Luella Bates is considered by many to be the first woman in history to become a licensed truck driver — a pioneer who blazed a trail that many more would follow.
To understand the story of Luella Bates is to understand the momentous technological and cultural shifts happening in her lifetime.
Luella’s early life
Luella was born in Wisconsin, on October 17, 1897 — only 11 years after Karl Friedrich Benz is credited with inventing the gasoline-powered engine. The turn of the 20th Century when Luella grew up was a time of historic change — making things possible that would seem inconceivable a century, a decade, or even a year before.
Innovations ranging from powered flight and radio transmission to electricity in our homes, and even breakfast cereal were making waves throughout America and the world.
Accompanying these technological innovations were major cultural shifts, changing what was possible for a young woman from Wisconsin named Luella Bates.
The Four Wheel Drive Auto Company
Thankfully, by the time Luella was test-driving trucks for the Four Wheel Drive (FWD) Auto Company during World War I, the technology had advanced considerably from Gottlieb Daimler’s first creation in 1896.
Daimler’s first truck had a two-cylinder engine with a displacement of 1.06 liters and ran on iron-clad wooden wheels.
Luella drove the FWD Model B truck, a 4-wheel drive, 4-cylinder, 6.4 liters, 3-ton truck — with a whopping top speed of 15mph (24km/h). Following a rocky start in 1912, the Model B had considerable commercial success, with tens of thousands being used in World War I. But with the war over, and with the economic disruptions it caused, the FWD Auto Company needed to go on a marketing blitz, touting the many benefits of their 4-wheel drive system.
And what better way to showcase how easy and practical your truck is to use than to have “a mere slip of a girl” drive the truck across the USA as a publicity stunt.
Luella’s driving career
During the war, men went to fight, and women began to occupy the jobs they left open. One of those jobs was test driving trucks, and this is where Luella got her start in 1918.
After the war, when most of the women working for the FWD company were let go, Luella continued at the company as a demonstrator and driver.
In 1920 Luella drove a Model B to New York City, where she attended the New York Auto Show. To the delight of the FWD company, Luella was a smash hit at the show.
Luella’s success inspired FWD’s ad men to cook up an advertising scheme that people are still talking about over a century later.
Luella’s transcontinental tours
In 1920, Luella would undergo several whirlwind tours across America in her trusted Model B truck.

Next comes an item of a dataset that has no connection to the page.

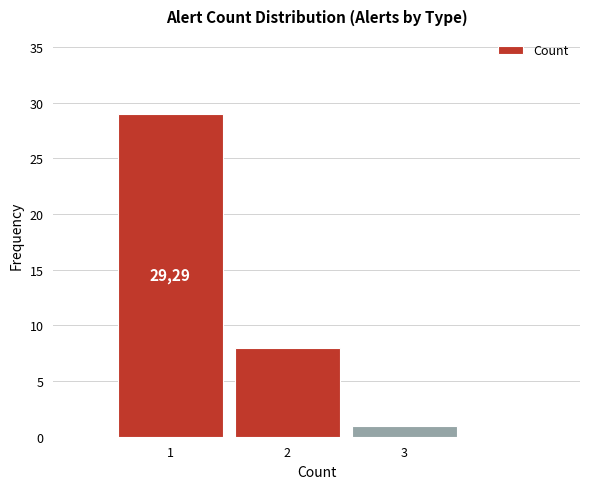

Reading right to left, transcribe all the data shown in this chart.

3=1	2=8	1=29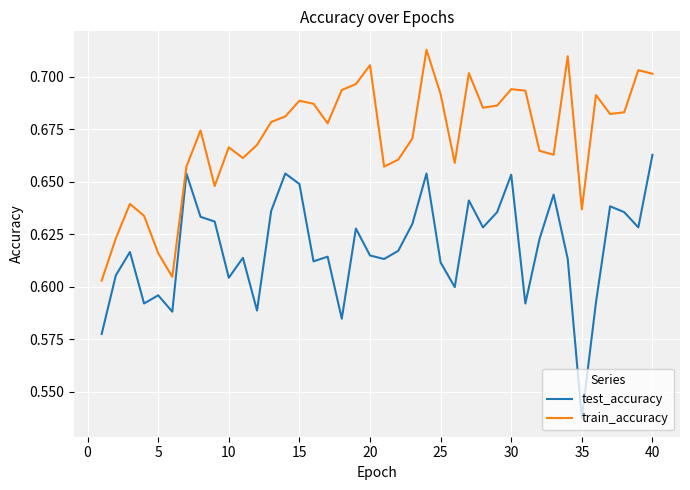

Which series has the widest spread of values?

test_accuracy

Her first tour would take her to approximately 25 towns, beginning in Kansas City, Missouri, and finishing in Bellefontaine, Ohio. She would even fly in an airplane and Popular Science magazine referred to her as “exhibit A for feminine efficiency.”
In her final tour, she would defy police and take her truck across a flooded road. She was hauling meat for a packaging plant, bolstering her reputation as a driver who could handle whatever came her way. In fact, Luella was just as comfortable driving a truck as she was fixing it.
When one reporter questioned her about if a woman could be as good of a mechanic as a man, she responded
“Certainly, women make as good mechanics as men. Didn’t the war prove that women could step into virtually every branch of industry and successfully replace men.”
In 1922, Luella left the FWD Auto Company and moved to Milwaukee. She later married Howard Coates and had two sons. She died in 1985 at the age of 88.
Luella was tenacious and highly competent. She was part of a movement where women, minorities, and people from other cultural backgrounds became increasingly vocal in their desires to have American society reflect their own experiences.
She stood on the shoulders of the women who came before her and helped pave the way for the many other women in transport that would follow in her footsteps.
As a small tribute to Luella’s contributions to the advancement of women in the transportation industry, the main conference room at ENERGY bears a plaque in her honor.